If
you are a writer, you know that writing can be great fun—a creative outlet like
no other. But if you want that story to be read by someone other than your best
friend and your Great Aunt Mildred, you will have an editor go through it and
tell you all the things you did wrong. Going over your editor’s notes and
comments can be a very humbling experience. After all, long before any
publisher laid eyes on that manuscript you had rewritten, and edited, and
polished it to the point where you never wanted to see it again! But someone is
now telling you what you screwed up.
My
alter ego, the romance writer, recently received edits from her editor for the
book that will be coming out this spring. Fortunately there were no pacing or
story structure issues that needed to be dealt with. Phew. But she found plenty
of words and phrases I (switching to new POV here—dropping the pretense and
going to first person!!) needed to address/fix/change/rethink.
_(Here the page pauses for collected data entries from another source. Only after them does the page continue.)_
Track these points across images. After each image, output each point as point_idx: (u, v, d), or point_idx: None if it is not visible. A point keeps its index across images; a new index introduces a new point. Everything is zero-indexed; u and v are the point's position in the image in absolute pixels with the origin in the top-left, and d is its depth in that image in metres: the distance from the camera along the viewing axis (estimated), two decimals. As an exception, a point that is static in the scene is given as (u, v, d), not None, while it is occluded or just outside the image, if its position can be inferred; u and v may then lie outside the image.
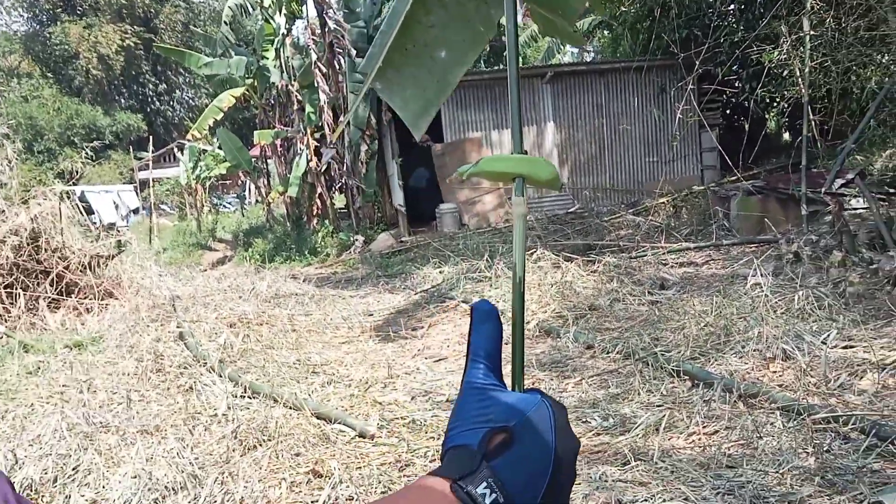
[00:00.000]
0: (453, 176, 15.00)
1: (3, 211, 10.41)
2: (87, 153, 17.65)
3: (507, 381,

She is an
excellent editor, and many of her fixes made perfect sense to me and improved
my prose. I happily hit ACCEPT on the track changes for 99% of her suggestions,
and made what I hope are logical arguments for the few things I disagreed with.
BUT,
and here’s the crux of the matter, I had a word I overused throughout the
manuscript. This happened with my first book too. Despite multiple rewrites and
hours of editing and reading it aloud I missed the fact that in this book I
overuse every possible conjugation of ‘to look.’ In my first book it was the
word ‘minute’ as in length of time. How does this happen?? As I moved through
the edited document I got more and more embarrassed by my sloppiness with this
word. It got so that I was afraid to scroll to the next page for fear of seeing
her blue marks on the page! Look. Looks. Looked. Looking. Arrggghh!
After
the first book and the ‘minute’ problem I thought I was being very careful in
this book to avoid word overuse. I THOUGHT I was attuned to listening for
repetitive word usage as I read it aloud. But it just slips in there, and
before you know it everyone is looking at something or someone all the time! They rarely thought to peer at someone, or glance, or gaze, or stare. No, most of the
time they looked. Sloppy, sloppy, sloppy. Arrggh.
As
I finish up these edits, it’s time to go back to the first draft of my YA novel
and start the rewrites and edits and polishing. You can bet I’ll be on the look
out for repetitive word use, and you can also bet there will be at least one
word I’ll completely miss and it will be way overused.
That’s
why we need those wonderful editors!